- Будь уверен, я справлюсь. Я сотню раз видела, как это делается.
- Ха-ха! Как же неубедительно. Придумай аргумент получше.
- Тогда полетели вместе! Пожалуйста! Я нужна Мэтти. На такси я могу не успеть. Общественным транспортом тем более.
- А кто такая Мэтти? – громко спрашивает Чарли.
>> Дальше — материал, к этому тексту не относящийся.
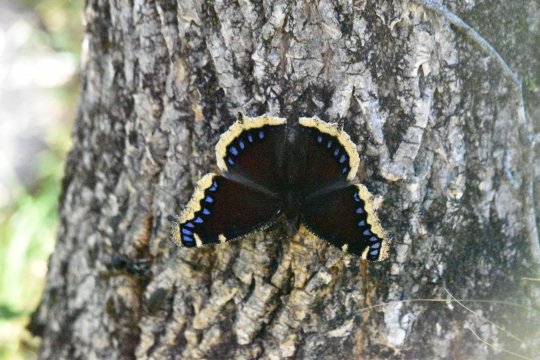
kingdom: Animalia
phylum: Arthropoda
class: Insecta
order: Lepidoptera
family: Nymphalidae
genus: Nymphalis
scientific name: Nymphalis antiopa
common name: Mourning Cloak
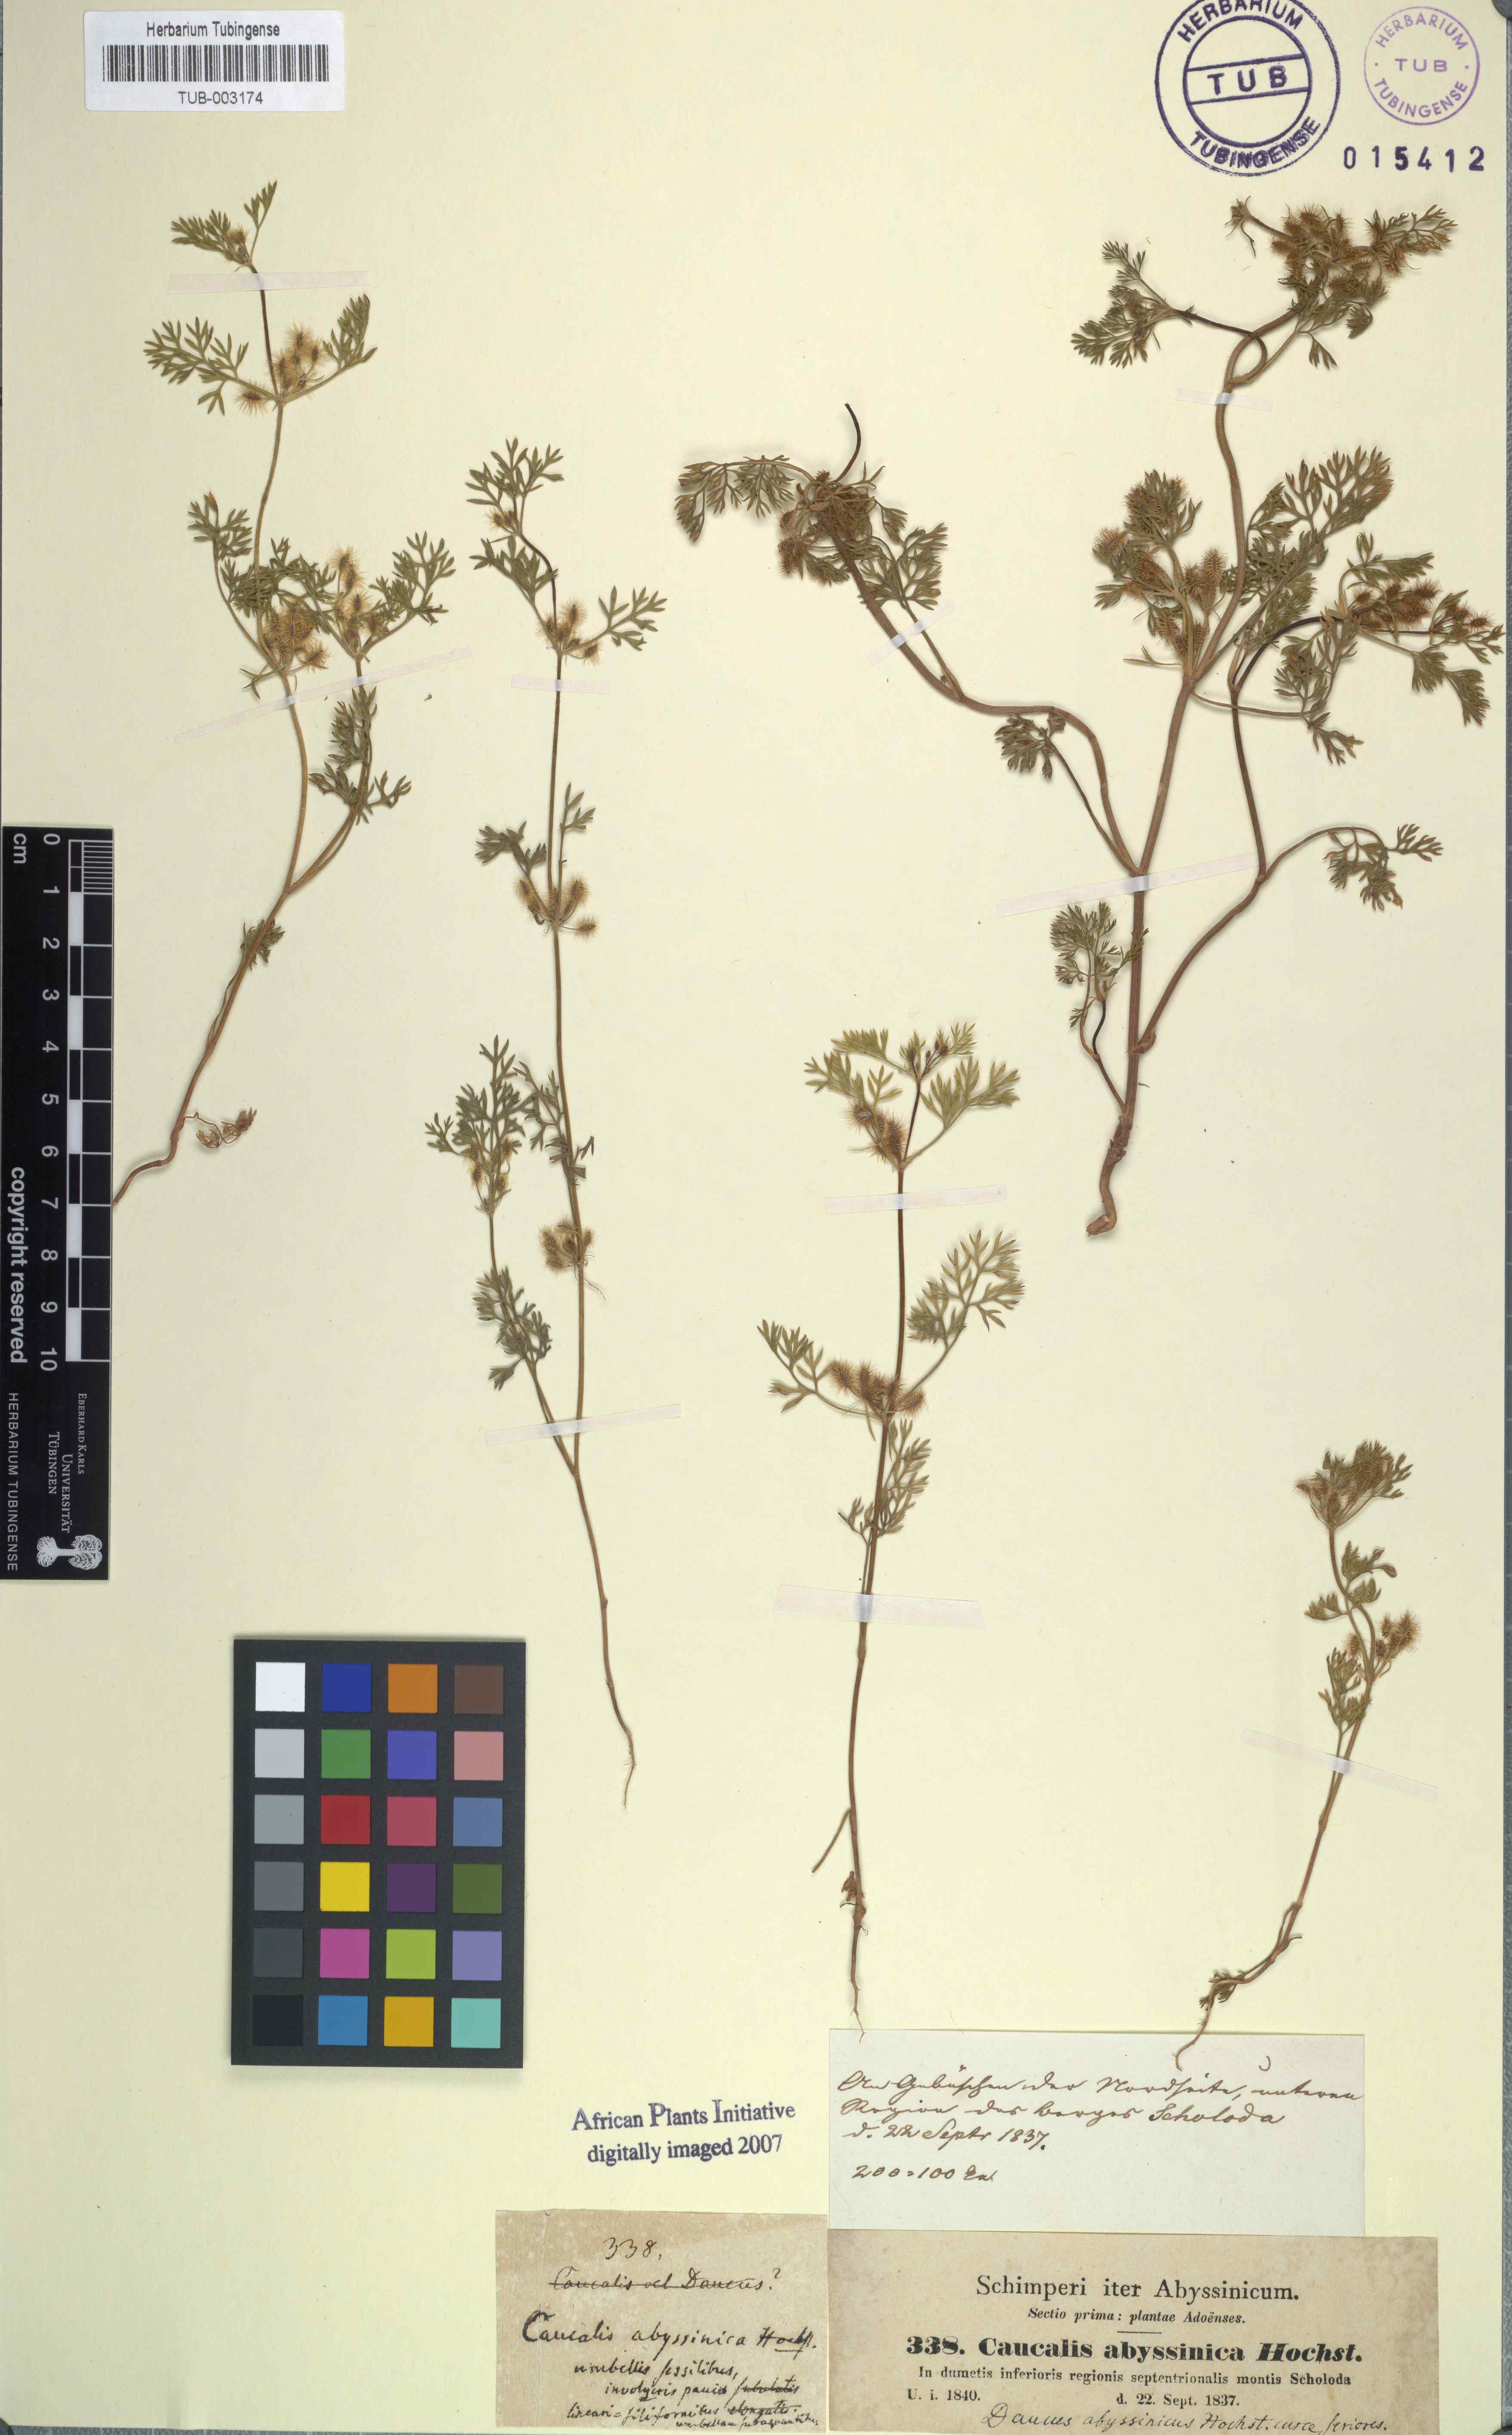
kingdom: Plantae
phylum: Tracheophyta
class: Magnoliopsida
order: Apiales
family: Apiaceae
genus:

Кажется, она недовольна тем, что все наше внимание уделено не ей.
- Тебе давно надо было приобрести какую-нибудь машинку, Элли. Подбери себе что-нибудь, когда вернешься. А что касается твоей подруги, то я не очень силен в женских штучках, но думаю, она как-нибудь справится без тебя.
- Ты не понимаешь. Одной достаточно присутствия врача и акушерки, другая нуждается, чтобы за руку ее держал любимый муж, а Мэтти хочет, чтобы рядом с ней была ее лучшая подруга. Ей нужна именно моя поддержка. Я ведь обещала… Она так боится. Когда я буду на ее месте…
Вонка, вздрогнув, поспешно перебивает:
- Ну что с тобой сделаешь? Уговорила. Но внутрь я не зайду ни за что на свете, и не проси. Там можно увидеть такие вещи, после которых на весь остаток жизни лишишься спокойного сна. А когда я тебя высажу, вернусь на фабрику.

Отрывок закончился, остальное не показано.